At the University Hospital of North Staffordshire, one of the design drivers was creating access to or views of gardens and green space to aid rehabilitation, referencing Roger Ulrich’s research findings. The structure of streets, squares and gardens within Cambridge Biomedical Campus promotes pedestrian activity and develops a distinctive, memorable sense of place. Ryder’s competition winning North Shore masterplan creates a sustainable, mixed use development which exploits its south facing riverside location and provides pedestrian and cycle connections through the site, linking it with Stockton’s existing town centre. Lodge Road in London provides clusters of apartments which can be readily converted to support dementia, allowing residents to remain in familiar surroundings as their needs change. Shared facilities include café, flexible activity space and roof gardens.
Measures we can achieve through placemaking
These include promoting active travel so that travelling on foot or by bike is a more attractive option than driving. Measures include introducing safe cycling and walking routes, bicycle parking, high quality public spaces, reduced vehicle speeds, mixed uses so that amenities are easily accessible, good public transport, and a permeable street network with convenient connections between different areas.
Compact, walkable places with a mix of uses also provide increased opportunities for social interaction which helps to mitigate feelings of loneliness and builds our self esteem and resilience. Cultural opportunities and interventions in public space such as seating, games, pop up uses, and multi use events spaces can also be beneficial in this respect.
Well maintained green space should be integrated into all designs, with a focus on ensuring people have consistent, regular exposure to urban nature in their daily routines. This could include incorporating street trees and planting into commutes, green walls, views of nature from office windows and gardens for lunch, and networks of parks and public spaces for recreation. Urban food growing has also been found to be associated with improved attitudes towards healthy eating, increased opportunities for social connectivity and physical activity.
Living in high quality, well managed and affordable housing with good public and active transport links is associated with numerous positive health outcomes. These include improved social engagement among older adults, reduced injury among older adults and children, and improved general wellbeing. It can also help to reduce the impact of economic disparities on the mental health of residents in poorer areas.
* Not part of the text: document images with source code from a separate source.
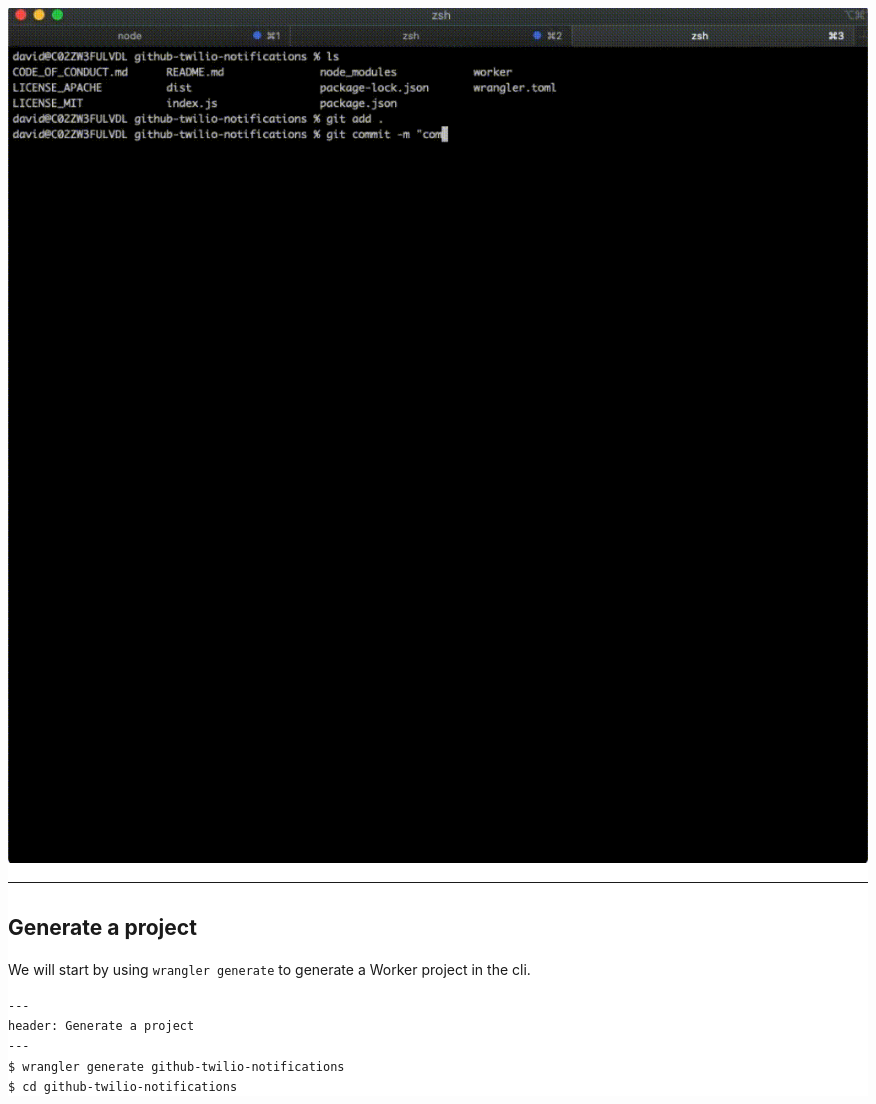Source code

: ![Video of receiving a text after pushing to a repo](media/video-of-receiving-a-text-after-pushing-to-a-repo.gif)

--------------------------------

## Generate a project

We will start by using `wrangler generate` to generate a Worker project in the cli.

```sh
---
header: Generate a project
---
$ wrangler generate github-twilio-notifications
$ cd github-twilio-notifications
```
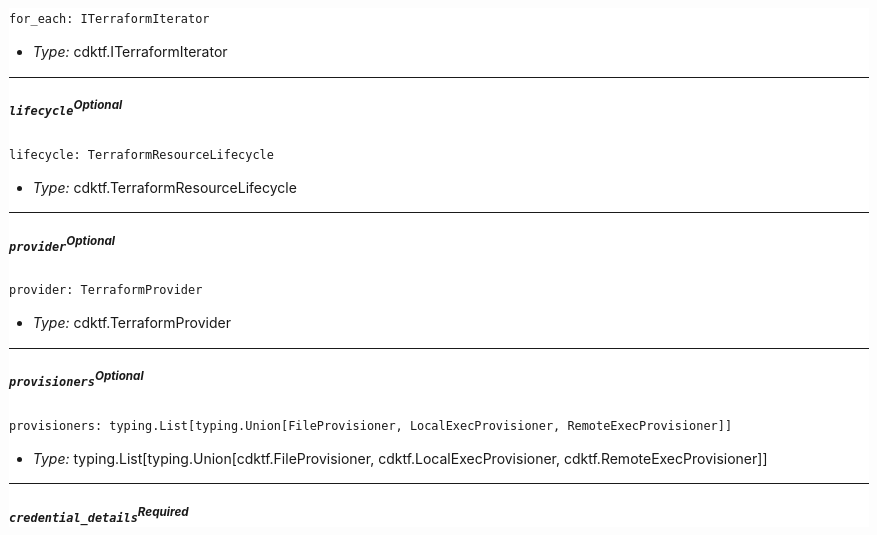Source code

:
 ```python
for_each: ITerraformIterator
```

- *Type:* cdktf.ITerraformIterator

---

##### `lifecycle`<sup>Optional</sup> <a name="lifecycle" id="rhizo-co-terraform-provider-oci.databasePluggableDatabasePluggabledatabasemanagementsManagement.DatabasePluggableDatabasePluggabledatabasemanagementsManagementConfig.property.lifecycle"></a>

```python
lifecycle: TerraformResourceLifecycle
```

- *Type:* cdktf.TerraformResourceLifecycle

---

##### `provider`<sup>Optional</sup> <a name="provider" id="rhizo-co-terraform-provider-oci.databasePluggableDatabasePluggabledatabasemanagementsManagement.DatabasePluggableDatabasePluggabledatabasemanagementsManagementConfig.property.provider"></a>

```python
provider: TerraformProvider
```

- *Type:* cdktf.TerraformProvider

---

##### `provisioners`<sup>Optional</sup> <a name="provisioners" id="rhizo-co-terraform-provider-oci.databasePluggableDatabasePluggabledatabasemanagementsManagement.DatabasePluggableDatabasePluggabledatabasemanagementsManagementConfig.property.provisioners"></a>

```python
provisioners: typing.List[typing.Union[FileProvisioner, LocalExecProvisioner, RemoteExecProvisioner]]
```

- *Type:* typing.List[typing.Union[cdktf.FileProvisioner, cdktf.LocalExecProvisioner, cdktf.RemoteExecProvisioner]]

---

##### `credential_details`<sup>Required</sup> <a name="credential_details" id="rhizo-co-terraform-provider-oci.databasePluggableDatabasePluggabledatabasemanagementsManagement.DatabasePluggableDatabasePluggabledatabasemanagementsManagementConfig.property.credentialDetails"></a>
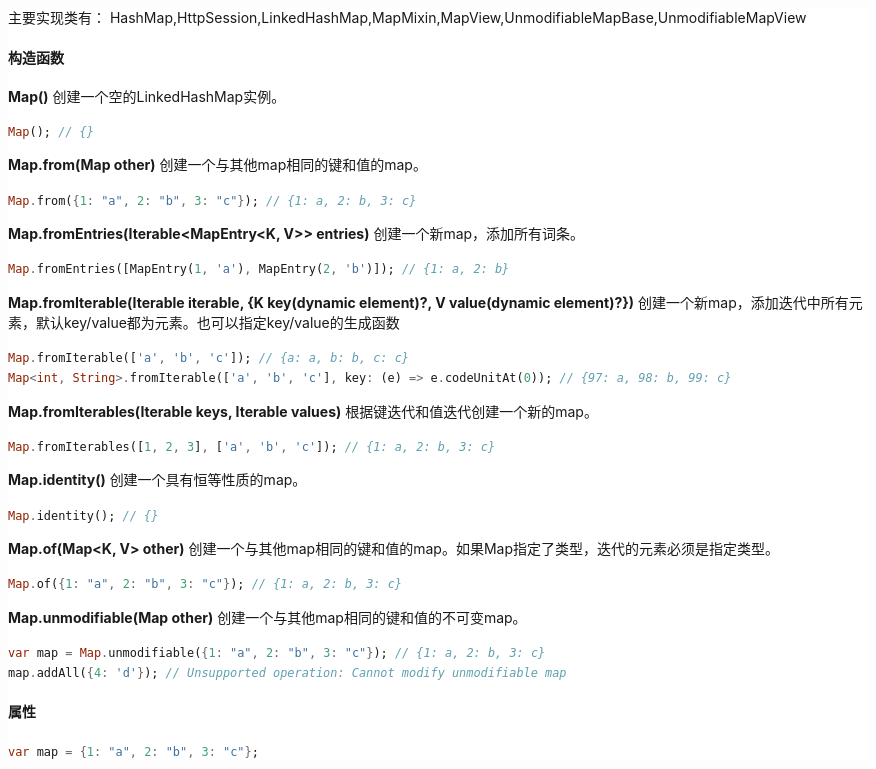 主要实现类有：
HashMap,HttpSession,LinkedHashMap,MapMixin,MapView,UnmodifiableMapBase,UnmodifiableMapView

#### 构造函数
**Map()**
创建一个空的LinkedHashMap实例。
```dart
Map(); // {}
```

**Map.from(Map other)**
创建一个与其他map相同的键和值的map。
```dart
Map.from({1: "a", 2: "b", 3: "c"}); // {1: a, 2: b, 3: c}
```

**Map.fromEntries(Iterable<MapEntry<K, V>> entries)**
创建一个新map，添加所有词条。
```dart
Map.fromEntries([MapEntry(1, 'a'), MapEntry(2, 'b')]); // {1: a, 2: b}
```

**Map.fromIterable(Iterable iterable, {K key(dynamic element)?, V value(dynamic element)?})**
创建一个新map，添加迭代中所有元素，默认key/value都为元素。也可以指定key/value的生成函数
```dart
Map.fromIterable(['a', 'b', 'c']); // {a: a, b: b, c: c}
Map<int, String>.fromIterable(['a', 'b', 'c'], key: (e) => e.codeUnitAt(0)); // {97: a, 98: b, 99: c}
```

**Map.fromIterables(Iterable<K> keys, Iterable<V> values)**
根据键迭代和值迭代创建一个新的map。
```dart
Map.fromIterables([1, 2, 3], ['a', 'b', 'c']); // {1: a, 2: b, 3: c}
```

**Map.identity()**
创建一个具有恒等性质的map。
```dart
Map.identity(); // {}
```

**Map.of(Map<K, V> other)**
创建一个与其他map相同的键和值的map。如果Map指定了类型，迭代的元素必须是指定类型。
```dart
Map.of({1: "a", 2: "b", 3: "c"}); // {1: a, 2: b, 3: c}
```

**Map.unmodifiable(Map other)**
创建一个与其他map相同的键和值的不可变map。
```dart
var map = Map.unmodifiable({1: "a", 2: "b", 3: "c"}); // {1: a, 2: b, 3: c}
map.addAll({4: 'd'}); // Unsupported operation: Cannot modify unmodifiable map
```

#### 属性
```dart
var map = {1: "a", 2: "b", 3: "c"};
```
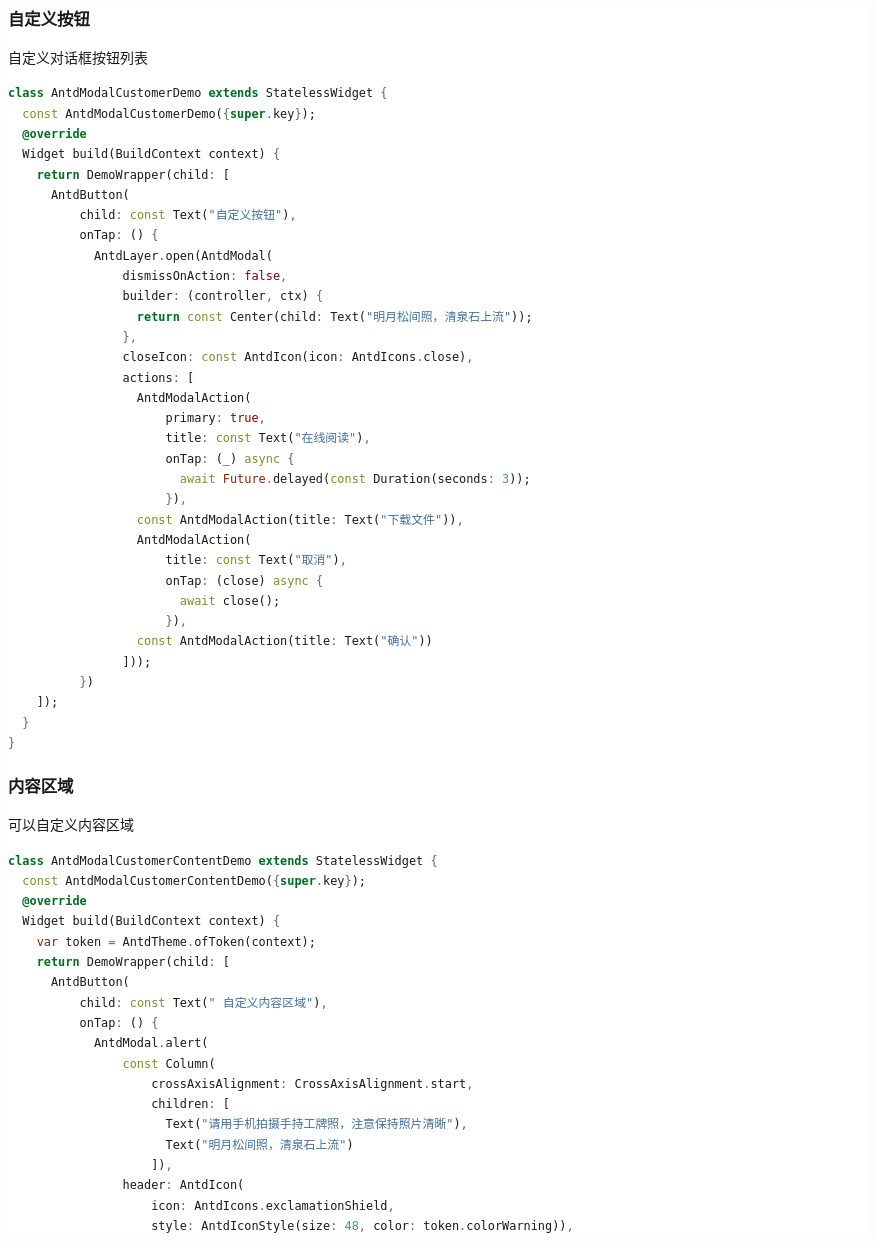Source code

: ### 自定义按钮

自定义对话框按钮列表

```dart
class AntdModalCustomerDemo extends StatelessWidget {
  const AntdModalCustomerDemo({super.key});
  @override
  Widget build(BuildContext context) {
    return DemoWrapper(child: [
      AntdButton(
          child: const Text("自定义按钮"),
          onTap: () {
            AntdLayer.open(AntdModal(
                dismissOnAction: false,
                builder: (controller, ctx) {
                  return const Center(child: Text("明月松间照，清泉石上流"));
                },
                closeIcon: const AntdIcon(icon: AntdIcons.close),
                actions: [
                  AntdModalAction(
                      primary: true,
                      title: const Text("在线阅读"),
                      onTap: (_) async {
                        await Future.delayed(const Duration(seconds: 3));
                      }),
                  const AntdModalAction(title: Text("下载文件")),
                  AntdModalAction(
                      title: const Text("取消"),
                      onTap: (close) async {
                        await close();
                      }),
                  const AntdModalAction(title: Text("确认"))
                ]));
          })
    ]);
  }
}

```

### 内容区域

可以自定义内容区域

```dart
class AntdModalCustomerContentDemo extends StatelessWidget {
  const AntdModalCustomerContentDemo({super.key});
  @override
  Widget build(BuildContext context) {
    var token = AntdTheme.ofToken(context);
    return DemoWrapper(child: [
      AntdButton(
          child: const Text(" 自定义内容区域"),
          onTap: () {
            AntdModal.alert(
                const Column(
                    crossAxisAlignment: CrossAxisAlignment.start,
                    children: [
                      Text("请用手机拍摄手持工牌照，注意保持照片清晰"),
                      Text("明月松间照，清泉石上流")
                    ]),
                header: AntdIcon(
                    icon: AntdIcons.exclamationShield,
                    style: AntdIconStyle(size: 48, color: token.colorWarning)),
```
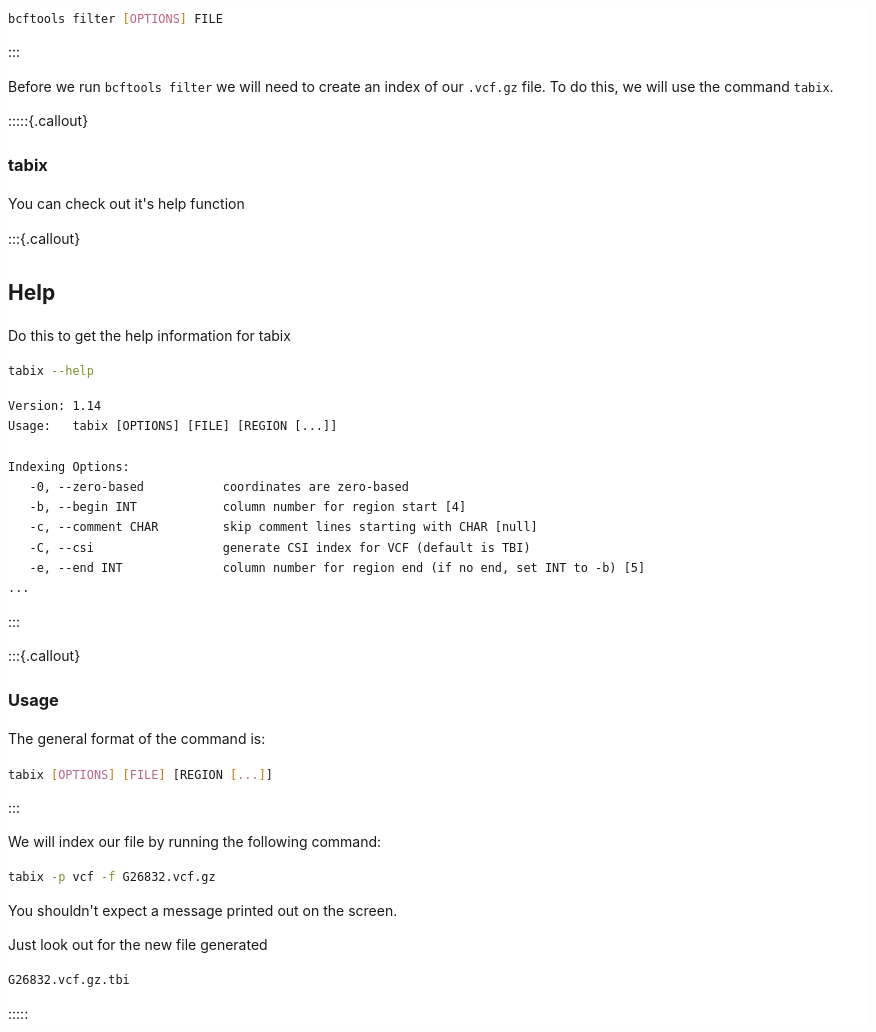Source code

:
 ```bash
bcftools filter [OPTIONS] FILE
```  
:::


Before we run `bcftools filter` we will need to create an index of our `.vcf.gz` file.
To do this, we will use the command `tabix`.


:::::{.callout}
### tabix

You can check out it's help function

:::{.callout}
## Help
Do this to get the help information for tabix
```bash
tabix --help
```
```
Version: 1.14
Usage:   tabix [OPTIONS] [FILE] [REGION [...]]

Indexing Options:
   -0, --zero-based           coordinates are zero-based
   -b, --begin INT            column number for region start [4]
   -c, --comment CHAR         skip comment lines starting with CHAR [null]
   -C, --csi                  generate CSI index for VCF (default is TBI)
   -e, --end INT              column number for region end (if no end, set INT to -b) [5]
...
```
:::

:::{.callout}
### Usage

The general format of the command is:

```bash
tabix [OPTIONS] [FILE] [REGION [...]]
```  
:::

We will index our file by running the following command:

```bash
tabix -p vcf -f G26832.vcf.gz
```
You shouldn't expect a message printed out on the screen.

Just look out for the new file generated
```
G26832.vcf.gz.tbi
```
:::::
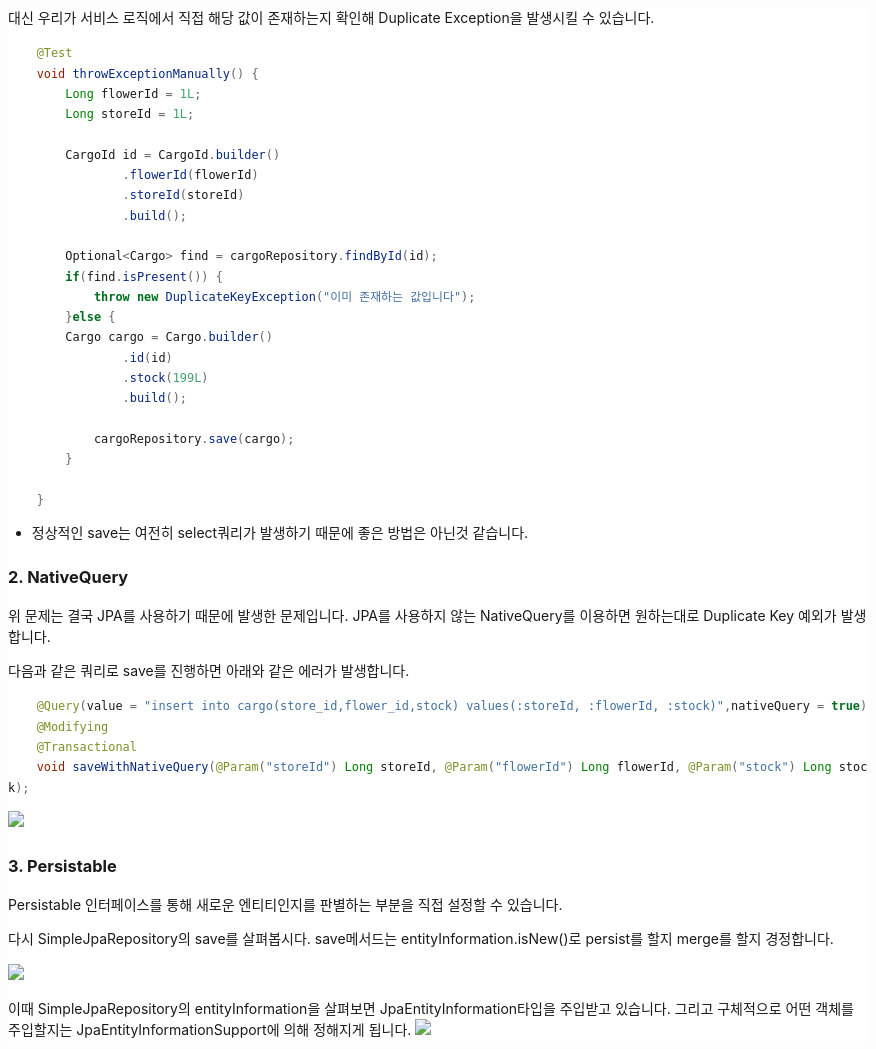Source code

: 대신 우리가 서비스 로직에서 직접 해당 값이 존재하는지 확인해 Duplicate Exception을 발생시킬 수 있습니다.
```java
    @Test
    void throwExceptionManually() {
        Long flowerId = 1L;
        Long storeId = 1L;

        CargoId id = CargoId.builder()
                .flowerId(flowerId)
                .storeId(storeId)
                .build();
        
        Optional<Cargo> find = cargoRepository.findById(id);
        if(find.isPresent()) {
            throw new DuplicateKeyException("이미 존재하는 값입니다");            
        }else {
        Cargo cargo = Cargo.builder()
                .id(id)
                .stock(199L)
                .build();
        
            cargoRepository.save(cargo);
        }
        
    }	
```
*	정상적인 save는 여전히 select쿼리가 발생하기 때문에 좋은 방법은 아닌것 같습니다.

### 2. NativeQuery
위 문제는 결국 JPA를 사용하기 때문에 발생한 문제입니다. JPA를 사용하지 않는 NativeQuery를 이용하면 원하는대로 Duplicate Key 예외가 발생합니다.

다음과 같은 쿼리로 save를 진행하면 아래와 같은 에러가 발생합니다.
```java
    @Query(value = "insert into cargo(store_id,flower_id,stock) values(:storeId, :flowerId, :stock)",nativeQuery = true)
    @Modifying
    @Transactional
    void saveWithNativeQuery(@Param("storeId") Long storeId, @Param("flowerId") Long flowerId, @Param("stock") Long stock);
```
![](https://velog.velcdn.com/images/qwerty1434/post/8916f391-bee2-4f39-9676-bd9c758bd8b6/image.png)

### 3. Persistable
Persistable 인터페이스를 통해 새로운 엔티티인지를 판별하는 부분을 직접 설정할 수 있습니다.

다시 SimpleJpaRepository의 save를 살펴봅시다. save메서드는 entityInformation.isNew()로 persist를 할지 merge를 할지 경정합니다.

![](https://velog.velcdn.com/images/qwerty1434/post/7e448fa9-a21f-49e5-9dff-cdd0eaf1a58c/image.png)

이때 SimpleJpaRepository의 entityInformation을 살펴보면 JpaEntityInformation타입을 주입받고 있습니다.
그리고 구체적으로 어떤 객체를 주입할지는 JpaEntityInformationSupport에 의해 정해지게 됩니다.
![](https://velog.velcdn.com/images/qwerty1434/post/5cf6f960-fdc3-47f4-b130-880f22740111/image.png)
Feelings of safety and security is a key consideration, both in terms of encouraging physical activity, and guarding against mental health problems. This can be facilitated through the clear demarcation of public and private space, natural surveillance (‘eyes on the street’), and maintenance (linked with ‘broken windows theory’ where the perception of a neglected environment leads to further neglect). This can also be extended to traffic safety (including the safe design of shared spaces for all users) and navigational safety in which landmarks in the urban environment can assist wayfinding, particularly for people with dementia.
Guidance and initiatives
A wealth of best practice and guidance exists, such as Active by Design, , World Health Organisation’s Collaborating Centre for Healthy Urban Environments, Healthy People, Healthy Places) and Sport England’s Active Design. Detailed guidance that can help to ensure pedestrians and cyclists are considered before other user groups in the design process is available in Manual for Streets.
NHS England’s current Healthy New Towns programme is using cross sector partnerships with local public health teams to achieve better health outcomes in housing delivery projects.